調査の結果、回答者の99%が現行の保険制度の対象となり得る立場である一方、治療費については「3割負担のみ」が23%、「保険診療と先進医療の併用」が66%、「全額自己負担」が11%となり、保険診療だけでは十分とは言えない実態が浮かび上がった。

体外受精や顕微授精における保険適用条件については、63%が「年齢制限には賛成、回数制限には反対」と回答した。年齢制限と回数制限の両方に反対する回答も26%にのぼり、回数制限への不満が特に強い傾向が見られた。

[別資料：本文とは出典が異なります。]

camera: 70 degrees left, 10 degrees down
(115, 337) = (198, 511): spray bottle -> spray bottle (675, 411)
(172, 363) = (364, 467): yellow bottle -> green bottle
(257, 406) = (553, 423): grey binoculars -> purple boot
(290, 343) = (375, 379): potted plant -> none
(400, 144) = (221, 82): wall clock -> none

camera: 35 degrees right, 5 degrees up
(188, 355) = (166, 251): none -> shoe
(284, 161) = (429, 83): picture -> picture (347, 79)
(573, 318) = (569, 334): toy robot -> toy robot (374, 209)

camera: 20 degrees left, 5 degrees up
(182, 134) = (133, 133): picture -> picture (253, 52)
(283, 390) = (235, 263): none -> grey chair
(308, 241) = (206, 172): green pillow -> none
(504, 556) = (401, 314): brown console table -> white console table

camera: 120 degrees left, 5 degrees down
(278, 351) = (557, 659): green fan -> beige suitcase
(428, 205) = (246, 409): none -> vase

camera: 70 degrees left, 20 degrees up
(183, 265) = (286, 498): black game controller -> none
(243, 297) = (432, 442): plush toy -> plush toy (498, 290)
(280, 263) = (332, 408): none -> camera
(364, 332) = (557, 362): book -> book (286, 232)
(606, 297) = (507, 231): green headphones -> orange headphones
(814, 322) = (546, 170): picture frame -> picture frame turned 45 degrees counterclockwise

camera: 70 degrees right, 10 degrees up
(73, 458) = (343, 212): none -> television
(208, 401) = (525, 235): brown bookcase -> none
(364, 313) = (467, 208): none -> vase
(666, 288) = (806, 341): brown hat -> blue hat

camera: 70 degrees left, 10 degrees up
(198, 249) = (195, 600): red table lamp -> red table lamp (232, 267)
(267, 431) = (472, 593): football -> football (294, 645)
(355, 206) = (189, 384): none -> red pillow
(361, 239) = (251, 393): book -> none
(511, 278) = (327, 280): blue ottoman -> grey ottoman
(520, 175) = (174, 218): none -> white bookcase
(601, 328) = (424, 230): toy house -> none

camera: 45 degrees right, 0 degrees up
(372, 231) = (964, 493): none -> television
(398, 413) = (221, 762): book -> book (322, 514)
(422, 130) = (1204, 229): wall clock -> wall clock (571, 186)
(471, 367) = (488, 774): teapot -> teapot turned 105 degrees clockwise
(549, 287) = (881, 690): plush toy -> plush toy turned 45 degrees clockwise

また、保険診療による胚移植後に流産した場合でも回数が消費される現行制度について、85%が「回数がリセットされるとよい」と回答した。現状を容認する回答は7%にとどまり、多くの当事者が制度の見直しを求めていることが明らかになった。

今回の調査結果をもとに、不妊治療の保険適用における年齢制限と回数制限のあり方について、当事者の視点から社会に問いかけていくとしている。詳細な分析結果は後日公表予定としている。